Madame Figaro

ÉDITO/« Histoires intimes », par Lou Doillon.

- PAR LOU DOILLON, AUTEURE, COMPOSITRI­CE, INTERPRÈTE ET DESSINATRI­CE / ILLUSTRATI­ON MARC-ANTOINE COULON Dernier EP : « Look at Me Now », disponible en édition limitée. Présente l’émission « Lou et moi » sur RTL 2, tous les dimanches à 19 heures.

Il y a la bague que tu m’avais offerte, et que tu as jetée par inadvertan­ce dans le globe WWF de l’aéroport de Toronto. Il y a la montre que je t’ai offerte, que tu as jetée dans la rivière, devant moi, en disant : « Celle-là, je ne la perdrai jamais. » Il y a le petit rubis, goutte de sang, que je t’ai offert pour sa naissance. Il y a la bague que tu as offerte à mon père, qui me l’a donnée pour mes trente ans. Il y a le diamant dans le coffre, que je n’ai jamais vu, mais qui sera le mien quand tu ne seras plus. Il y a le bracelet que tu lui as offert, avant qu’il ne t’offre le même.

Il y a le trèfle que je me suis donné avant les Victoires de la musique. Il y a la bague que j’ai prise en vacances comme garantie, qui est partie dans la première vague. Il y a le coeur en or avec ta marque de dent, preuve que je suis née. Il y a la montre qui nous a sauvés, plusieurs fois mise en gage chez ma tante. Il y a le collier que tu as offert à toutes tes filles, et que j’ai perdu adolescent­e, et que je cherche encore.

Il y a le bouledogue que tu as trouvé dans un marché à Chicago, il y a le traditionn­el collier de pâtes que tu m’as fait pour la Fête des mères, il y a le lapis que j’ai trouvé à New York, convoité trois jours de suite, d’un certain Lou. Il y a le mégot en or que tu es venu me déposer à la maison, histoire que je me souvienne qu’il est temps d’arrêter.

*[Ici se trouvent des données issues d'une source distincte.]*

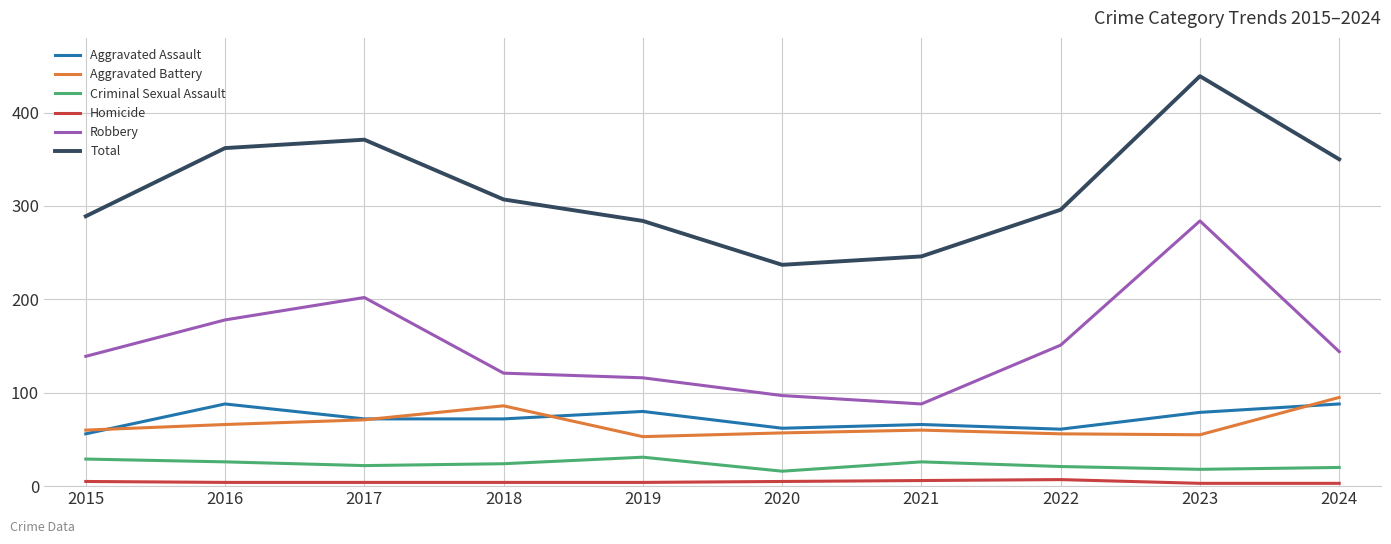

At how many categories does at least one series exceed 416?

1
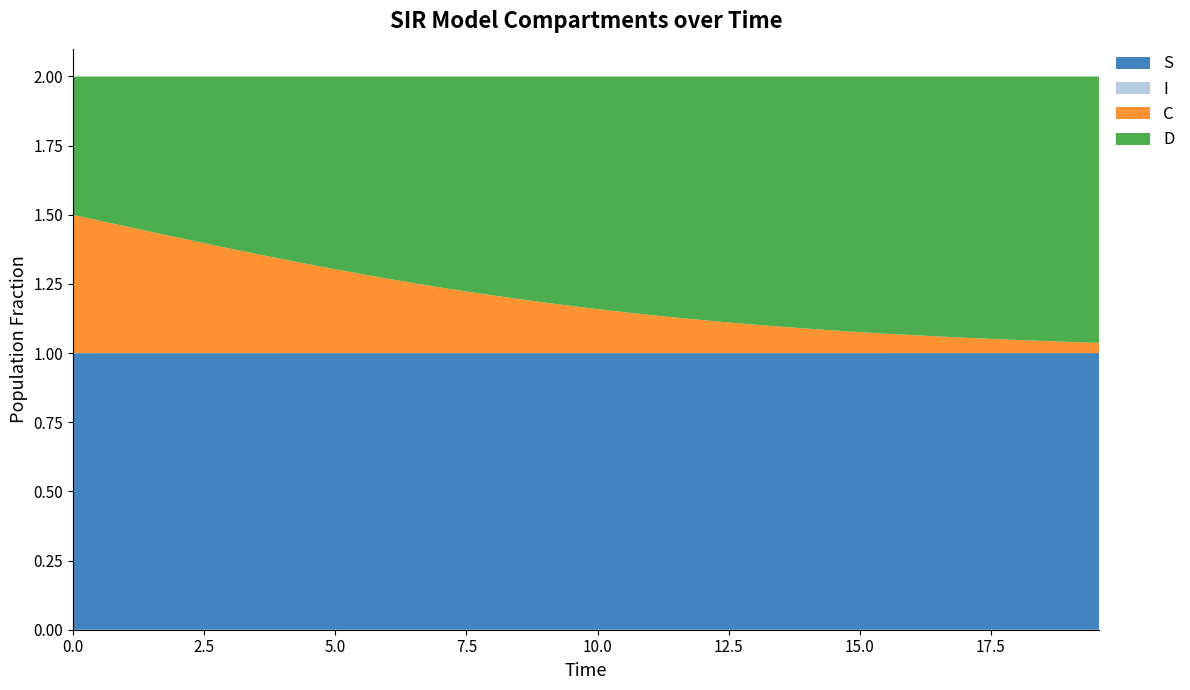

Reading right to left, transcribe all the data shown in this chart.

S: 19.565217391304348=1.0	19.06354515050167=1.0	18.561872909698998=1.0	18.06020066889632=1.0	17.558528428093645=1.0	17.05685618729097=1.0	16.555183946488295=1.0	16.05351170568562=1.0	15.551839464882944=1.0	15.050167224080267=1.0	14.548494983277592=1.0	14.046822742474916=1.0	13.545150501672241=1.0	13.043478260869565=1.0	12.54180602006689=1.0	12.040133779264213=1.0	11.538461538461538=1.0	11.036789297658864=1.0	10.535117056856187=1.0	10.033444816053512=1.0	9.531772575250836=1.0	9.03010033444816=1.0	8.528428093645484=1.0	8.02675585284281=1.0	7.525083612040134=1.0	7.023411371237458=1.0	6.521739130434782=1.0	6.020066889632107=1.0	5.518394648829432=1.0	5.016722408026756=1.0	4.51505016722408=1.0	4.013377926421405=1.0	3.511705685618729=1.0	3.0100334448160533=1.0	2.508361204013378=1.0	2.0066889632107023=1.0	1.5050167224080266=1.0	1.0033444816053512=1.0	0.5016722408026756=1.0	0.0=1.0
I: 19.565217391304348=0.0	19.06354515050167=0.0	18.561872909698998=0.0	18.06020066889632=0.0	17.558528428093645=0.0	17.05685618729097=0.0	16.555183946488295=0.0	16.05351170568562=0.0	15.551839464882944=0.0	15.050167224080267=0.0	14.548494983277592=0.0	14.046822742474916=0.0	13.545150501672241=0.0	13.043478260869565=0.0	12.54180602006689=0.0	12.040133779264213=0.0	11.538461538461538=0.0	11.036789297658864=0.0	10.535117056856187=0.0	10.033444816053512=0.0	9.531772575250836=0.0	9.03010033444816=0.0	8.528428093645484=0.0	8.02675585284281=0.0	7.525083612040134=0.0	7.023411371237458=0.0	6.521739130434782=0.0	6.020066889632107=0.0	5.518394648829432=0.0	5.016722408026756=0.0	4.51505016722408=0.0	4.013377926421405=0.0	3.511705685618729=0.0	3.0100334448160533=0.0	2.508361204013378=0.0	2.0066889632107023=0.0	1.5050167224080266=0.0	1.0033444816053512=0.0	0.5016722408026756=0.0	0.0=0.0
C: 19.565217391304348=0.0	19.06354515050167=0.0	18.561872909698998=0.0	18.06020066889632=0.0	17.558528428093645=0.1	17.05685618729097=0.1	16.555183946488295=0.1	16.05351170568562=0.1	15.551839464882944=0.1	15.050167224080267=0.1	14.548494983277592=0.1	14.046822742474916=0.1	13.545150501672241=0.1	13.043478260869565=0.1	12.54180602006689=0.1	12.040133779264213=0.1	11.538461538461538=0.1	11.036789297658864=0.1	10.535117056856187=0.1	10.033444816053512=0.2	9.531772575250836=0.2	9.03010033444816=0.2	8.528428093645484=0.2	8.02675585284281=0.2	7.525083612040134=0.2	7.023411371237458=0.2	6.521739130434782=0.3	6.020066889632107=0.3	5.518394648829432=0.3	5.016722408026756=0.3	4.51505016722408=0.3	4.013377926421405=0.3	3.511705685618729=0.4	3.0100334448160533=0.4	2.508361204013378=0.4	2.0066889632107023=0.4	1.5050167224080266=0.4	1.0033444816053512=0.5	0.5016722408026756=0.5	0.0=0.5
D: 19.565217391304348=1.0	19.06354515050167=1.0	18.561872909698998=1.0	18.06020066889632=1.0	17.558528428093645=0.9	17.05685618729097=0.9	16.555183946488295=0.9	16.05351170568562=0.9	15.551839464882944=0.9	15.050167224080267=0.9	14.548494983277592=0.9	14.046822742474916=0.9	13.545150501672241=0.9	13.043478260869565=0.9	12.54180602006689=0.9	12.040133779264213=0.9	11.538461538461538=0.9	11.036789297658864=0.9	10.535117056856187=0.9	10.033444816053512=0.8	9.531772575250836=0.8	9.03010033444816=0.8	8.528428093645484=0.8	8.02675585284281=0.8	7.525083612040134=0.8	7.023411371237458=0.8	6.521739130434782=0.7	6.020066889632107=0.7	5.518394648829432=0.7	5.016722408026756=0.7	4.51505016722408=0.7	4.013377926421405=0.7	3.511705685618729=0.6	3.0100334448160533=0.6	2.508361204013378=0.6	2.0066889632107023=0.6	1.5050167224080266=0.6	1.0033444816053512=0.5	0.5016722408026756=0.5	0.0=0.5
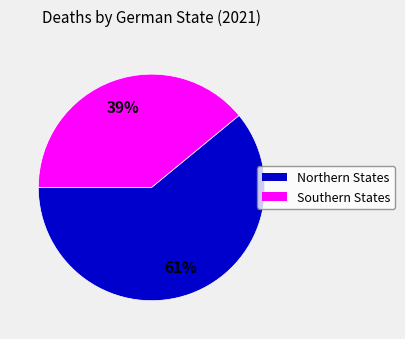

Which has a higher value, Southern States or Northern States?

Northern States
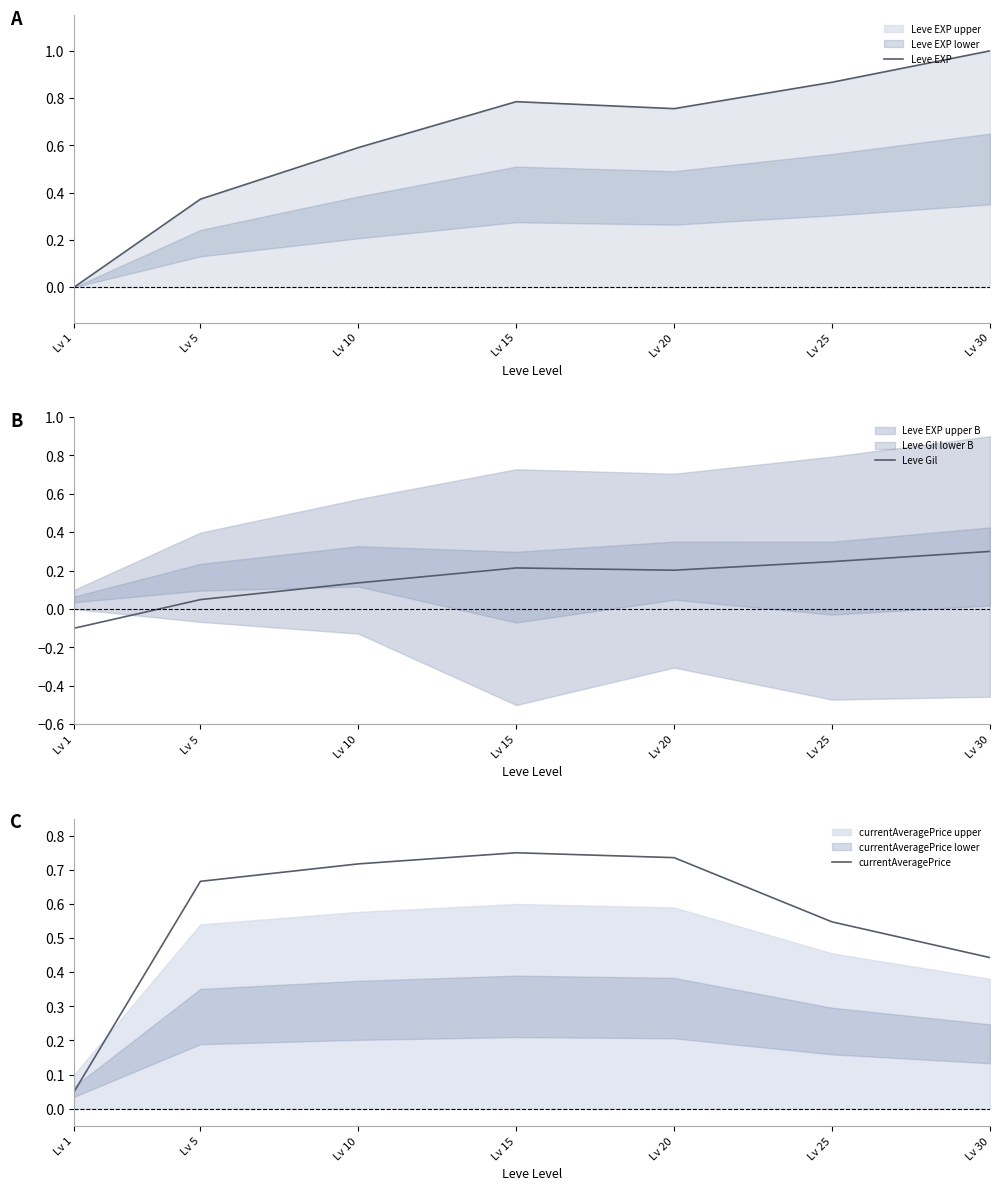

True or false: Leve Gil and currentAveragePrice cross at least once.

False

Il y a la goutte d’ambre que tu m’as offerte avant que je te quitte. Il y a la bague aux armes de ta famille, que j’ai portée en attendant que ton doigt grandisse assez. Il y a le diamant que tu as certifié sur le miroir, chez Lapérouse, comme les courtisane­s du siècle dernier. Il y a tes bijoux qui ont fondu dans l’incendie d’Old Church Street.

Il y a l’alliance qu’on t’a volée dans le cambriolag­e de l’avenue Gambetta, c’était tout ce qui te restait de lui. Il y a le diamant que tu avais caché dans une boîte de Lexomil, qu’on a retrouvée des années plus tard dans la poubelle que le déménageur avait mise en carton, sans la vider. Il y a la montre de mes 18 ans, que tu n’as toujours pas gravée. Les bijoux qui nous font et nous défont. L’intime au doigt, l’intime au cou.